A turbojet generally includes a fan, one or more compressor stages, for example a low pressure compressor and a high pressure compressor, a combustion chamber, one or more turbine stages, for example a high pressure turbine and a low pressure turbine, and an ejection nozzle. In the combustion chamber, compressed fuel is injected and burned with the compressed air originating from the compressors. Each compressor is integral in rotation with a turbine, to which it is connected by a shaft, thus forming a high pressure body and a low pressure body.
The combustion chamber is supplied with fuel by a fuel injection circuit including a fuel pump including a low pressure stage and a high pressure stage.
The concepts of low and high pressure of the fuel pumps are totally non-correlated with the concepts of low and high pressure of the bodies of the turbojet, concerning the pressure of different fluids; by convention, and to simplify the description, the acronym “HP” will be used for “high pressure” in the following description, and the acronym “LP” for “low pressure”, both for the bodies of the turbojet or their elements and for the fuel pumps.
The HP stage of the fuel pump receives, in normal operation, a sufficient pressure at its inlet in order to function. The pressure at the inlet of the HP stage is guaranteed by the LP stage of the pump. The role of the HP stage is to deliver a flow of fuel which is sufficient to supply the combustion chamber and the variable geometries of the complete fuel system. The fuel pump also includes a pressure relief valve allowing the flow leaving the HP stage to be recirculated towards the inlet of the HP stage when the difference in pressure between the inlet and the outlet of the HP stage is too great. This pressure relief valve is generally an internal component of the fuel pump which connects the inlet to the outlet of the HP stage. This pressure relief valve is generally in closed position, but if the difference in pressure between the inlet and the outlet of the HP stage is too great, it opens so as to prevent damaging the HP stage. The pressure relief valve therefore opens more or less as a function of the difference in pressure between the inlet and the outlet of the HP stage. This pressure relief valve is therefore essential.

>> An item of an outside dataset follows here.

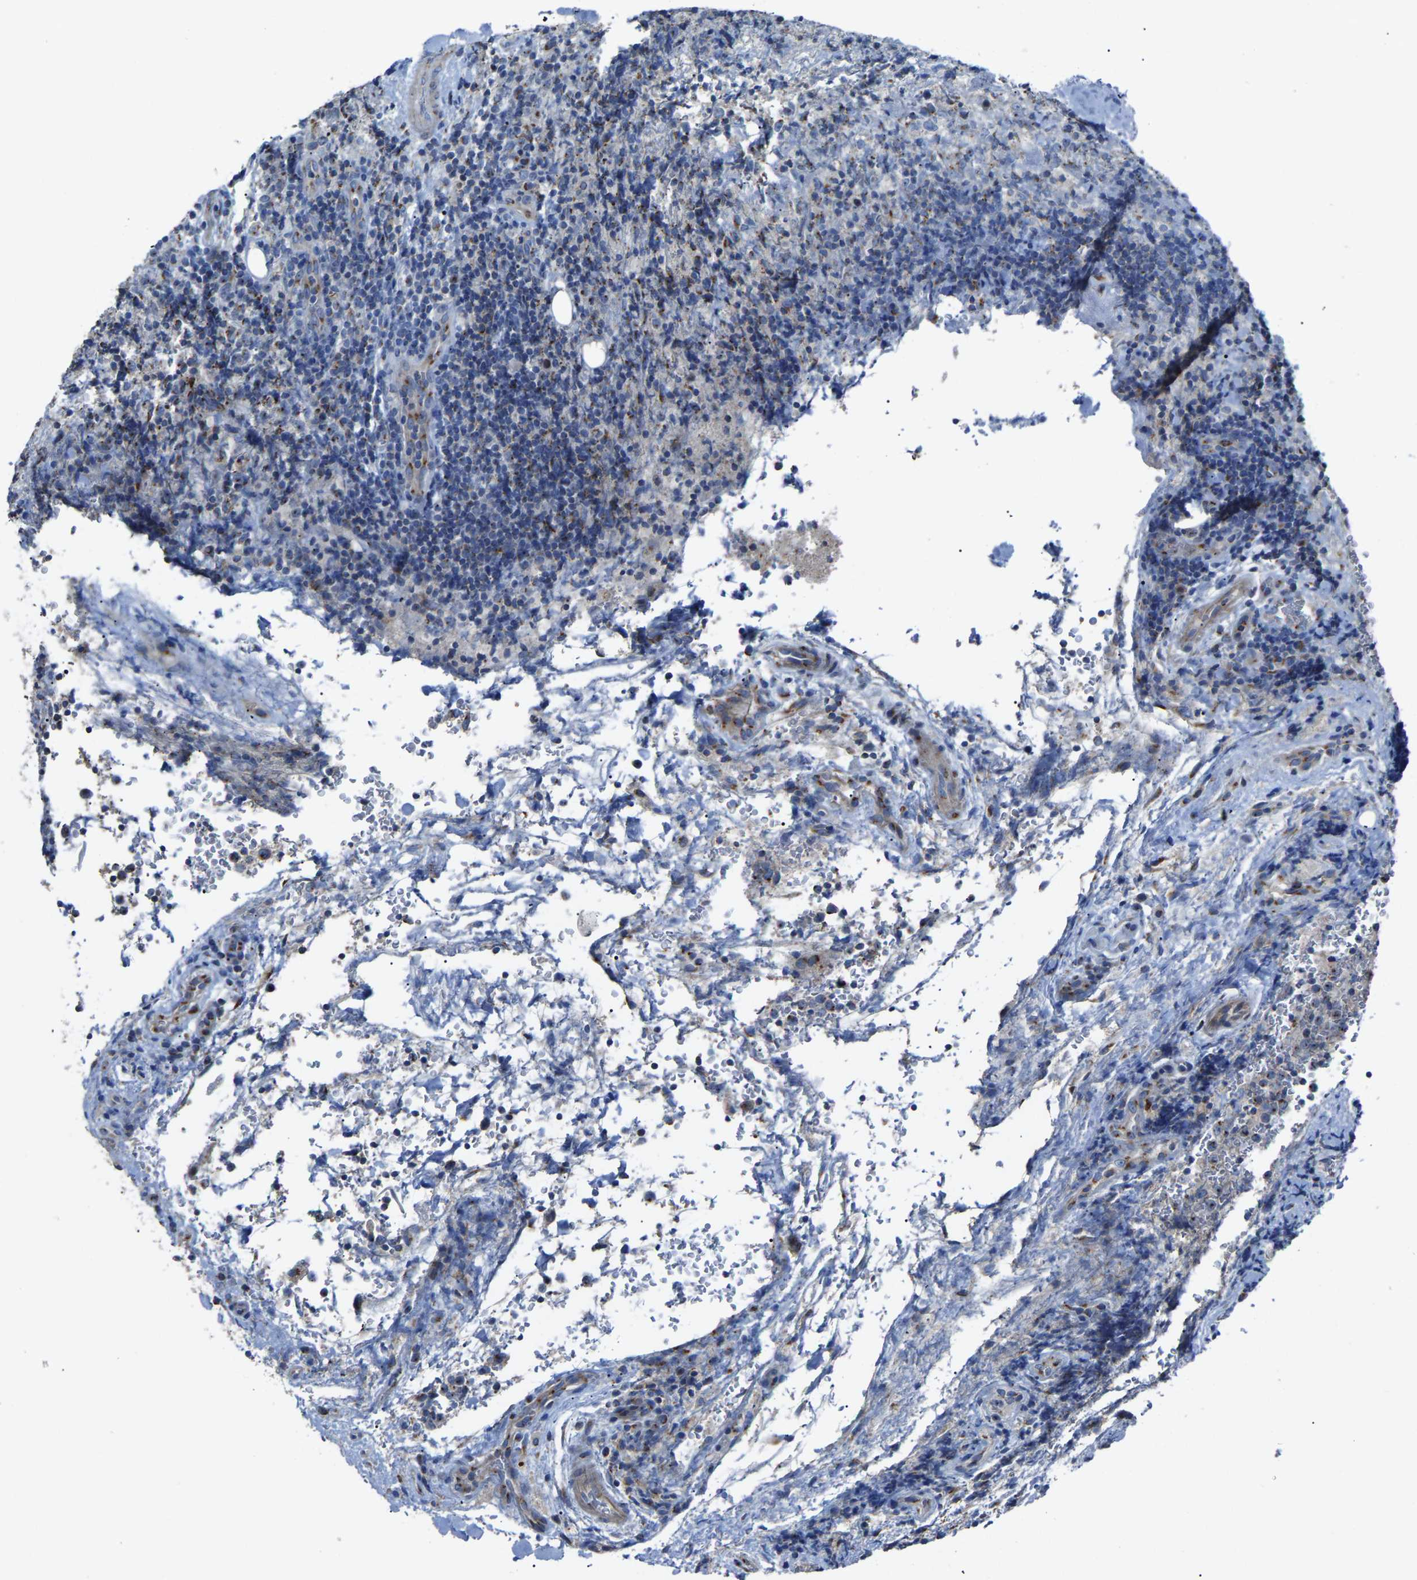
{"staining": {"intensity": "moderate", "quantity": "25%-75%", "location": "cytoplasmic/membranous"}, "tissue": "lymphoma", "cell_type": "Tumor cells", "image_type": "cancer", "snomed": [{"axis": "morphology", "description": "Malignant lymphoma, non-Hodgkin's type, High grade"}, {"axis": "topography", "description": "Tonsil"}], "caption": "Malignant lymphoma, non-Hodgkin's type (high-grade) stained for a protein displays moderate cytoplasmic/membranous positivity in tumor cells.", "gene": "CANT1", "patient": {"sex": "female", "age": 36}}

However, in the case of pollution, of cold, or in the case of rapid opening of the pressure relief valve, the latter can remain locked in the open position, which results in a total or partial recirculation of fuel and prevents the injection of fuel in the combustion chamber and the supplying of the variable geometries of the system. The normal functioning of the system is therefore no longer assured. However, currently, no detection device of a breakdown of the relief valve is provided in turbomachines. Also, in the case of a breakdown of the motor, due to a failure of the pressure relief valve, the maintenance teams have to dismantle all the equipment and test it so as to be able to identify the origin of the breakdown. The maintenance teams have to, in particular, dismantle the fuel pump and inspect it. This operation is long and complicated, and it can prove to be useless in the case where the breakdown of the motor is not due to a breakdown of the pressure relief valve.